Here I’ll just a list some topics I think deserve a closer look:
Getting more quantitative about the post-singularity world: is it possible to develop a model that will give more precise estimates of some of the quantities I’ve mentioned in this post? Ex. “large increase in the stock of computing hardware”: how much should we actually expect, how much will be available to private consumers, how many digital minds could be run on them?
Technical feasibility of enforcement: if governments wanted to pass laws preventing abuses, how could they enforce them? It seems like full prevention would require some kind of intensive monitoring regime.

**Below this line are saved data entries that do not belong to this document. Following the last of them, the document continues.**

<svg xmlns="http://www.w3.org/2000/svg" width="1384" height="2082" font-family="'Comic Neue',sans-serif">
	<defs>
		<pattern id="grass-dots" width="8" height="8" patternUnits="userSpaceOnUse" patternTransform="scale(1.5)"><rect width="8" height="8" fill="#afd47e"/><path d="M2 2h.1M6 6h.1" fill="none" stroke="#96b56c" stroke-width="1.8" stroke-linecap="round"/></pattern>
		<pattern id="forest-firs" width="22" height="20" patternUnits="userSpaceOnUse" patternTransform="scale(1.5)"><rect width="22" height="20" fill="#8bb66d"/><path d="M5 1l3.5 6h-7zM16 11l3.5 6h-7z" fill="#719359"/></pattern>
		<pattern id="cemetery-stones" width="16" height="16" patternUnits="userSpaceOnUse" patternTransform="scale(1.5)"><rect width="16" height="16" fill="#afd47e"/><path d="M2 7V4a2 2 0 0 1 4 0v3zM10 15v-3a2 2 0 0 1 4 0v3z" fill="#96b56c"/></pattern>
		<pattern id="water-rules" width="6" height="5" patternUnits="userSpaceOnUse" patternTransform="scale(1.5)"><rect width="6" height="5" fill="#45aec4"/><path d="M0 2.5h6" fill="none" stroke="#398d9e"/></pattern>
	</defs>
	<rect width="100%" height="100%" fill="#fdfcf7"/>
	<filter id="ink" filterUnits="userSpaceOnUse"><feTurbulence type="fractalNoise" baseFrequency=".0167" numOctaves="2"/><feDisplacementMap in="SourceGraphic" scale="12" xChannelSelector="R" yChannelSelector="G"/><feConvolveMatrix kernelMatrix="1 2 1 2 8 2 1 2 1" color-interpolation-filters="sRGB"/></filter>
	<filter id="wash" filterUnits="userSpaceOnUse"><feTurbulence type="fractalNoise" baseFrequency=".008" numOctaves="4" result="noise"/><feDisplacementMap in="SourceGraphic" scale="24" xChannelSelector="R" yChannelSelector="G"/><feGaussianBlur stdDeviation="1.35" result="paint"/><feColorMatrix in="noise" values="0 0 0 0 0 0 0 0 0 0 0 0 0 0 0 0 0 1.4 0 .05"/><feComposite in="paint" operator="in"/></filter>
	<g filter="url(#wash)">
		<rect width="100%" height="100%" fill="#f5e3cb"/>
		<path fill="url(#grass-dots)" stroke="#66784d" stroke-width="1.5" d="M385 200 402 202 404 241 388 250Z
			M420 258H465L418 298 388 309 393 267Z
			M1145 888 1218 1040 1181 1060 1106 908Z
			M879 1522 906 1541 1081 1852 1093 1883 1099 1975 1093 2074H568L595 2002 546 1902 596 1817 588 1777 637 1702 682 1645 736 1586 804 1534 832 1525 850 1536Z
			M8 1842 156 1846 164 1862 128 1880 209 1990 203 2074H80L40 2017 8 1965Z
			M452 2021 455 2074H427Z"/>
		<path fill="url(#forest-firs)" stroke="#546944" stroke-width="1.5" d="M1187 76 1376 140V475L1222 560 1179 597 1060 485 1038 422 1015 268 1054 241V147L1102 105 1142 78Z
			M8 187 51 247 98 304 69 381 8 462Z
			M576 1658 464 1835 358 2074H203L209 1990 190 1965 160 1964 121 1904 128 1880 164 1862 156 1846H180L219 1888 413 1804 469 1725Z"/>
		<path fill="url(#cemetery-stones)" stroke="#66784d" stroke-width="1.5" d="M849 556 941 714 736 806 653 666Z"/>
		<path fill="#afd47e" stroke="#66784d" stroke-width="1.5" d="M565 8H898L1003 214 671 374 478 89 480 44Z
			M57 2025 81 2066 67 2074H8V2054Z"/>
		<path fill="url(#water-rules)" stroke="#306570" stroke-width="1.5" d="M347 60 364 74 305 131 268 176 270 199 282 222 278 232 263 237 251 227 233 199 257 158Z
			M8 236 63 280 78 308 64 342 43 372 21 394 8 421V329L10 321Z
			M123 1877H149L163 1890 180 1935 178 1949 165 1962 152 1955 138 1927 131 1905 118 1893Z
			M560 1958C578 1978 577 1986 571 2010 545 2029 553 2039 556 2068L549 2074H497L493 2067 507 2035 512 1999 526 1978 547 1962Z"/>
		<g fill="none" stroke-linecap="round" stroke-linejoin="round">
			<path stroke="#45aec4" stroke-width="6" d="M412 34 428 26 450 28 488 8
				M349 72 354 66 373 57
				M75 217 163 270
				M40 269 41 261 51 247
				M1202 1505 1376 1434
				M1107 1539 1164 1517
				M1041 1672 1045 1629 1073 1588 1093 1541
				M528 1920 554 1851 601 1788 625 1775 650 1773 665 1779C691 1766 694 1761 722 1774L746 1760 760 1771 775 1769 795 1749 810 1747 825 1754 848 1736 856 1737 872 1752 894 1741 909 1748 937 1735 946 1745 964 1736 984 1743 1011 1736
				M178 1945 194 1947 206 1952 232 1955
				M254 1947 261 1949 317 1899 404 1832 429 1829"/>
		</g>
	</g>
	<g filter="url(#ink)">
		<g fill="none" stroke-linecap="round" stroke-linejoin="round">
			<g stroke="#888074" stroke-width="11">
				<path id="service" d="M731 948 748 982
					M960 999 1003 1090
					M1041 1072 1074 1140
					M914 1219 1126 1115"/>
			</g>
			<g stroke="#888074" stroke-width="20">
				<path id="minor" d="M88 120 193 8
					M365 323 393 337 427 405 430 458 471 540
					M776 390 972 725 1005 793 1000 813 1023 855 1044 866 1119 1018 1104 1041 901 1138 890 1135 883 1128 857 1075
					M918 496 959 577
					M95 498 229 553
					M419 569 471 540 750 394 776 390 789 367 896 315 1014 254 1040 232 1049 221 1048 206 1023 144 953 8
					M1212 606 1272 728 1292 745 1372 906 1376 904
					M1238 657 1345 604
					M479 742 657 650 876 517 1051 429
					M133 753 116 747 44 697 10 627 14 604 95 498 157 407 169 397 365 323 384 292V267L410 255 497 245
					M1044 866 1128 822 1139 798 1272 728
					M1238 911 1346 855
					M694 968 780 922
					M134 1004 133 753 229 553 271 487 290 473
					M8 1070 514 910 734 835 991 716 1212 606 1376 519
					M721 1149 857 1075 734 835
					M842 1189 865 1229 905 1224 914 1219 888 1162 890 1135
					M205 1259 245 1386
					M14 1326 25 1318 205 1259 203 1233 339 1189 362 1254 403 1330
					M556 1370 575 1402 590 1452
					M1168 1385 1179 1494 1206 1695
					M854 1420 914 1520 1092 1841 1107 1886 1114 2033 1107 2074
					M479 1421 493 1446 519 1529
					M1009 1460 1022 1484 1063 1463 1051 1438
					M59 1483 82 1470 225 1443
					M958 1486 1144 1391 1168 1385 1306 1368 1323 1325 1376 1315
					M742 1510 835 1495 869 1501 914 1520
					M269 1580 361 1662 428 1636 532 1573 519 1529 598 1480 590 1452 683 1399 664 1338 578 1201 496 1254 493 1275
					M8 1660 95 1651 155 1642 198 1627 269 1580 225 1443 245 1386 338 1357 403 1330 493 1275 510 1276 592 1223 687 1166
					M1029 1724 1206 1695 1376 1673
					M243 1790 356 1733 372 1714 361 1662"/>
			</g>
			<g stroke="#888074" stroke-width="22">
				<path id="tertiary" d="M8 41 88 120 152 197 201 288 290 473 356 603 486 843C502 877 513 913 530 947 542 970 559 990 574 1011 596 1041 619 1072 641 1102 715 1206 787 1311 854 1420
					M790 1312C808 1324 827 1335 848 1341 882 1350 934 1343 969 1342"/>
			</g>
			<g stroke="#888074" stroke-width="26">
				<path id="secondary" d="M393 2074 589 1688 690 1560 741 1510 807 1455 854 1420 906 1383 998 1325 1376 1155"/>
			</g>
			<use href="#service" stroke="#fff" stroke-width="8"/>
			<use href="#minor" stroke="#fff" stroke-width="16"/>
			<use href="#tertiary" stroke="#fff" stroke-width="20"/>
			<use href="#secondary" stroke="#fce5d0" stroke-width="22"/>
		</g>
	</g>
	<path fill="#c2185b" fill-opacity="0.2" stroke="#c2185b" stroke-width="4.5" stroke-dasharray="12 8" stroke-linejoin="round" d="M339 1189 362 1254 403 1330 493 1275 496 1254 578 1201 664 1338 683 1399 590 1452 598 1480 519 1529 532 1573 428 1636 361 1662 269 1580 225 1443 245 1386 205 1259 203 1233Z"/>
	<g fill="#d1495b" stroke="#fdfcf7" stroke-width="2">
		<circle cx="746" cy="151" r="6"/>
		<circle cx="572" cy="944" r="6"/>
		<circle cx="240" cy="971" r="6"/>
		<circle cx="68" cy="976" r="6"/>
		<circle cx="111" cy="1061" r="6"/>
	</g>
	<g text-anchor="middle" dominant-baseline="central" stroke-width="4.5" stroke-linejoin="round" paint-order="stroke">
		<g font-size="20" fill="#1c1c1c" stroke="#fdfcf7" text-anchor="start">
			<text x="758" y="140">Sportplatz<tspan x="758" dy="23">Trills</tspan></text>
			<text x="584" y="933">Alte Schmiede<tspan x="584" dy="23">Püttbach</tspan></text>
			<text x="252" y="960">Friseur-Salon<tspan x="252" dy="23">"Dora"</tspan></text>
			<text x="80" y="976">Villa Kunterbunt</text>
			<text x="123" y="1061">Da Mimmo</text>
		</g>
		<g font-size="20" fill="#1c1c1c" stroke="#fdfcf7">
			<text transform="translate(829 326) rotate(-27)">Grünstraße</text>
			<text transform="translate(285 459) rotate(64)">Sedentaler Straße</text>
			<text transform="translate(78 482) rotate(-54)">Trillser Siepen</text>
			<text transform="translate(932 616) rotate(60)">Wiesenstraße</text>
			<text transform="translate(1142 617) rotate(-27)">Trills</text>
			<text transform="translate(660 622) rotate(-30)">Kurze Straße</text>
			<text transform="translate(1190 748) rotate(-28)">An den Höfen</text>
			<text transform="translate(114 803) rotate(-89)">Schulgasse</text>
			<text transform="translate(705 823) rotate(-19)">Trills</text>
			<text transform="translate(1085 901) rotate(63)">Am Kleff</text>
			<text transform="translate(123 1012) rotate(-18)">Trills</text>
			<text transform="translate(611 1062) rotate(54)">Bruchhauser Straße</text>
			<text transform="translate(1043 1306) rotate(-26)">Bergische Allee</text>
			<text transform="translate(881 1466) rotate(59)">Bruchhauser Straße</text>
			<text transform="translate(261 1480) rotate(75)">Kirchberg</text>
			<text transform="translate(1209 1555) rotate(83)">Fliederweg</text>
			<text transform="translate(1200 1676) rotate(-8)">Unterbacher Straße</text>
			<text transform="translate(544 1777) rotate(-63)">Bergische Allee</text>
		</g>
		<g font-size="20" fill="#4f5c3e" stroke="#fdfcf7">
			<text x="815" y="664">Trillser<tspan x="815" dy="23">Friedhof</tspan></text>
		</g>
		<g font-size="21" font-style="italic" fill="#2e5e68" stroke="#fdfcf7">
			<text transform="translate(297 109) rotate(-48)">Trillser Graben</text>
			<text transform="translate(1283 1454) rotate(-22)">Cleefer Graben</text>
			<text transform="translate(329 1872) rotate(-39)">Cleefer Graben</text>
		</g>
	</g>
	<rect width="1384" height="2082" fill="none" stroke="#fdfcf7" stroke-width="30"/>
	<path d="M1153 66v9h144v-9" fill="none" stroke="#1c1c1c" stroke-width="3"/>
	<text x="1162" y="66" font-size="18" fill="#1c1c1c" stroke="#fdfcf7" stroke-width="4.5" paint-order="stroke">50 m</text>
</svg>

How could this work, in detail? (Why not leave this up to future intelligences to figure out? Well, I’m worried we might end up getting “locked in” to an equilibrium where it’s too late to implement a good plan. Having a very clear idea of what the target should be might help prevent this)
Political feasibility of enforcement: Effective policing could raise serious privacy and concentration of power issues. Are there any good ways of addressing these issues without sacrificing robust protections for digital minds? Additionally, are there other political concerns that can be effectively allied with this one? For example, perhaps effective bio-security will also eventually require intensive monitoring.